— ACTION ITEM —
This task calls for the complete listing below, reproduced exactly.

— EXTRACTED DATA —

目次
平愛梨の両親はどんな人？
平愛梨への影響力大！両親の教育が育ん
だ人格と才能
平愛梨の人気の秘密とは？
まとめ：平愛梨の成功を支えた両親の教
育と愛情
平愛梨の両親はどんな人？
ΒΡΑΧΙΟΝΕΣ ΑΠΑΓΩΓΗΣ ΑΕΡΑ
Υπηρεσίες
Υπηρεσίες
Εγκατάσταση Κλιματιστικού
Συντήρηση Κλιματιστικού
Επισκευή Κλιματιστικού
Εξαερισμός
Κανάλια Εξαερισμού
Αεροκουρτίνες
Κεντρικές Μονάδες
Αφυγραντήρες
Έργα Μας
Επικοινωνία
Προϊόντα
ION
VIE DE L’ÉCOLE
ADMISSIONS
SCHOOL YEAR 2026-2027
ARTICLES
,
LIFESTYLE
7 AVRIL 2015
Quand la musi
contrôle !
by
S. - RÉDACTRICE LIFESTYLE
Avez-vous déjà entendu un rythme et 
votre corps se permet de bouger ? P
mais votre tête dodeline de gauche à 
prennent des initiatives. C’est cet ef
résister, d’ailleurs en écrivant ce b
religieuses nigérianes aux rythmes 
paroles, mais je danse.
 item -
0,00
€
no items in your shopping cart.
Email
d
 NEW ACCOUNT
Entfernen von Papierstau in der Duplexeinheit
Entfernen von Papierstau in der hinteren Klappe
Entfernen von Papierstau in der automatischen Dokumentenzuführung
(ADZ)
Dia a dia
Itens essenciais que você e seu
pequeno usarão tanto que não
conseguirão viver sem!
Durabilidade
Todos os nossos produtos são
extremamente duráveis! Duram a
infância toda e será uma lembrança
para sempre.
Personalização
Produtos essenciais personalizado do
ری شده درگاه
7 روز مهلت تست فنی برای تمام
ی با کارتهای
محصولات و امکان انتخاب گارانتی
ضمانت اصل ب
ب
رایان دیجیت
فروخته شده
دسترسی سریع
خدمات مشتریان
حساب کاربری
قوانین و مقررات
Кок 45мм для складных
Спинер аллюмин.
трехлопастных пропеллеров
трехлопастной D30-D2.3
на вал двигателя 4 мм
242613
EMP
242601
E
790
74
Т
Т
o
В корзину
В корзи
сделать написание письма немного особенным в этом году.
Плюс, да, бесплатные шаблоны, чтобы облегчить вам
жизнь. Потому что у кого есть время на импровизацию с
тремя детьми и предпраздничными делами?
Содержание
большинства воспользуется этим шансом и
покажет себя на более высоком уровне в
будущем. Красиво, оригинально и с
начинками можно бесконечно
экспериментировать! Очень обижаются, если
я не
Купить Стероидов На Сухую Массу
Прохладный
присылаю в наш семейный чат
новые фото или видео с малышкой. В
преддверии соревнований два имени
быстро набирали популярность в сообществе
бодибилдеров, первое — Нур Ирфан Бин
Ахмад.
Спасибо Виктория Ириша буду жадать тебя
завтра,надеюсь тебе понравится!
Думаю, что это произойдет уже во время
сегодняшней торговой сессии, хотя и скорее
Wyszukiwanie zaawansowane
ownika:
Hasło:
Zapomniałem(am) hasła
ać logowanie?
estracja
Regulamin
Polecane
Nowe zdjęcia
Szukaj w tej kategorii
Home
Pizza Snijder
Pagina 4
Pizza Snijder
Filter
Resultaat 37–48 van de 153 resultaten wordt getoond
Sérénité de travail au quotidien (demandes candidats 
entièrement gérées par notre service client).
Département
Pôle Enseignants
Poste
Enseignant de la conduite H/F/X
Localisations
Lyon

— FINISHED TASK —
目次
平愛梨の両親はどんな人？
平愛梨への影響力大！両親の教育が育ん
だ人格と才能
平愛梨の人気の秘密とは？
まとめ：平愛梨の成功を支えた両親の教
育と愛情
平愛梨の両親はどんな人？
ΒΡΑΧΙΟΝΕΣ ΑΠΑΓΩΓΗΣ ΑΕΡΑ
Υπηρεσίες
Υπηρεσίες
Εγκατάσταση Κλιματιστικού
Συντήρηση Κλιματιστικού
Επισκευή Κλιματιστικού
Εξαερισμός
Κανάλια Εξαερισμού
Αεροκουρτίνες
Κεντρικές Μονάδες
Αφυγραντήρες
Έργα Μας
Επικοινωνία
Προϊόντα
ION
VIE DE L’ÉCOLE
ADMISSIONS
SCHOOL YEAR 2026-2027
ARTICLES
,
LIFESTYLE
7 AVRIL 2015
Quand la musi
contrôle !
by
S. - RÉDACTRICE LIFESTYLE
Avez-vous déjà entendu un rythme et 
votre corps se permet de bouger ? P
mais votre tête dodeline de gauche à 
prennent des initiatives. C’est cet ef
résister, d’ailleurs en écrivant ce b
religieuses nigérianes aux rythmes 
paroles, mais je danse.
 item -
0,00
€
no items in your shopping cart.
Email
d
 NEW ACCOUNT
Entfernen von Papierstau in der Duplexeinheit
Entfernen von Papierstau in der hinteren Klappe
Entfernen von Papierstau in der automatischen Dokumentenzuführung
(ADZ)
Dia a dia
Itens essenciais que você e seu
pequeno usarão tanto que não
conseguirão viver sem!
Durabilidade
Todos os nossos produtos são
extremamente duráveis! Duram a
infância toda e será uma lembrança
para sempre.
Personalização
Produtos essenciais personalizado do
ری شده درگاه
7 روز مهلت تست فنی برای تمام
ی با کارتهای
محصولات و امکان انتخاب گارانتی
ضمانت اصل ب
ب
رایان دیجیت
فروخته شده
دسترسی سریع
خدمات مشتریان
حساب کاربری
قوانین و مقررات
Кок 45мм для складных
Спинер аллюмин.
трехлопастных пропеллеров
трехлопастной D30-D2.3
на вал двигателя 4 мм
242613
EMP
242601
E
790
74
Т
Т
o
В корзину
В корзи
сделать написание письма немного особенным в этом году.
Плюс, да, бесплатные шаблоны, чтобы облегчить вам
жизнь. Потому что у кого есть время на импровизацию с
тремя детьми и предпраздничными делами?
Содержание
большинства воспользуется этим шансом и
покажет себя на более высоком уровне в
будущем. Красиво, оригинально и с
начинками можно бесконечно
экспериментировать! Очень обижаются, если
я не
Купить Стероидов На Сухую Массу
Прохладный
присылаю в наш семейный чат
новые фото или видео с малышкой. В
преддверии соревнований два имени
быстро набирали популярность в сообществе
бодибилдеров, первое — Нур Ирфан Бин
Ахмад.
Спасибо Виктория Ириша буду жадать тебя
завтра,надеюсь тебе понравится!
Думаю, что это произойдет уже во время
сегодняшней торговой сессии, хотя и скорее
Wyszukiwanie zaawansowane
ownika:
Hasło:
Zapomniałem(am) hasła
ać logowanie?
estracja
Regulamin
Polecane
Nowe zdjęcia
Szukaj w tej kategorii
Home
Pizza Snijder
Pagina 4
Pizza Snijder
Filter
Resultaat 37–48 van de 153 resultaten wordt getoond
Sérénité de travail au quotidien (demandes candidats 
entièrement gérées par notre service client).
Département
Pôle Enseignants
Poste
Enseignant de la conduite H/F/X
Localisations
Lyon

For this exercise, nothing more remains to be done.